Top of SUPPLIED TEXT

Long Arm of the Law
Director: Johnny Mak
Year: 1984
Rating: 8.5
This 1984 film directed by Johnny Mak is often
cited as an influential forerunner of the Heroic Bloodshed films that were
to become hugely popular only a few years later in the work of John Woo. Though
this film certainly has elements of the Heroic Bloodshed genre – male bonding,
loyalty and honor – it feels much more in the tradition of the gritty film
noirs of the 1940s – in particular the work of Jules Dassin, Anthony Mann
and Robert Siodmak. It has a cinematic style that is pared down to the essentials,
fast paced and imbued with an unromanticized edge that has “dead end” written
all over it. This film would have felt very much at home in glorious black
and white.
The film becomes increasingly involving and tense as it progresses
and as the characters become distinct individuals the viewer is faced with
an intriguing moral issue. Mak makes these characters very human and likable
– and yet at the same time they are remorseless killers. Unlike a Chow Yun
Fat in The Killer who only kills people deserving of it, these guys kill
anyone in their way – cops, civilians and crooks. Yet there is still a part
of you that can’t help but be sympathetic for their plight and root for them
to escape an ending that seems inevitable.

Bottom of SUPPLIED TEXT
Top of DATA BELOW

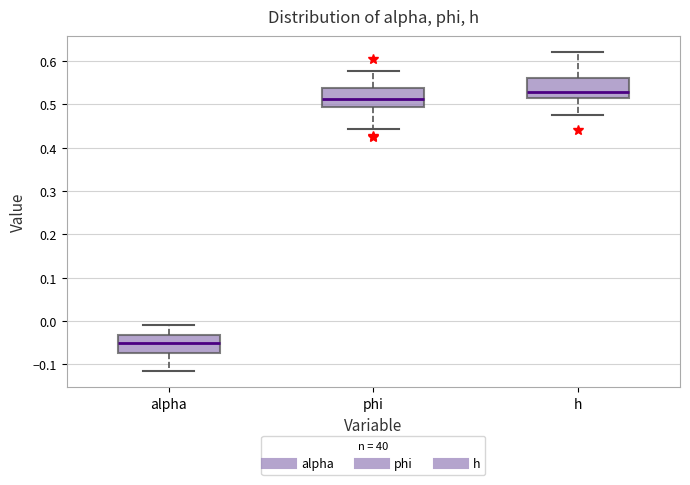

Reading left to right, read every box against the y-axis: the position of its median line, the range the box covers, and the ends of its whiskers. The values are not printed on the chart, so give them approximately, as read against the axis.

alpha: median -0.05, box -0.07 to -0.03, whiskers -0.12 to -0.01
phi: median 0.51, box 0.49 to 0.54, whiskers 0.44 to 0.58
h: median 0.53, box 0.52 to 0.56, whiskers 0.47 to 0.62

Bottom of DATA BELOW

> DIRECTIONS
**A.** Decide whether each statement agrees with the review of Long Arm of the Law: (i) the film was directed by John Woo; (ii) the reviewer thinks the film would have suited black and white; (iii) the main characters kill only people who deserve it. For each one, answer yes or no and quote the words of the review that decide it.
**B.** Write the next part of the review of Long Arm of the Law, starting right after its final sentence.
None of the data has any bearing on what is asked here.

> RESPONSES
**A.**
(i) No: "This 1984 film directed by Johnny Mak"
(ii) Yes: "This film would have felt very much at home in glorious black and white."
(iii) No: "these guys kill anyone in their way – cops, civilians and crooks."

**B.**
In the Mainland Lam Wei (in a terrific tough guy performance) organizes a
group of five men from his old army unit to go into HK and rob a jewelry
store. Almost right from the start things begin going badly for the group
as one is killed by border guards and then when they go to the jewelry store
they find out that someone has attempted to rob it right before them. They
look suitably suspicious though and the cops come over to question them,
which leads to a car chase and shoot out through the streets of HK.
After escaping, Wei decides to hit the store again in three days, but in
the meantime the group relaxes in hostess bars and then to earn some extra
cash take a hit job from Shum Wai. In a great scene they shoot the target
high above an ice rink and the man falls over the railing and crashes far
below and then starts skidding along the ice like a puck knocking down rows
of happy skaters! It turns out the man is a cop and now the entire HK police
force gears up to catch the cop killers.
Finally, after a number of twists and turns the gang is trapped within the
Walled City of Kowloon. This last fifteen minutes of the film is an amazing
display of cinematic magic from Mak. The camera brilliantly tracks the group
trying to find an escape through the maze of narrow alleyways, dead ends
and old tenement buildings and the camera kinetically follows their increasingly
panicked movements as every avenue appears sealed off by the cops. The various
shootouts are well staged – claustrophobic, unforgiving and bloody – and
slowly the gang is pushed into a tiny corner to make their last stand.
Though this film offers no star power – the ensemble cast (apparently some
of them were amateurs) is excellent and the pacing and tension of the film
will completely rope you in. This is simply a terrifically well made film.
As a side note it was produced by Sammo Hung and written by Philip Chan (Chow
Yun Fat’s superior in Hard Boiled and director of another great thriller
– Night Caller).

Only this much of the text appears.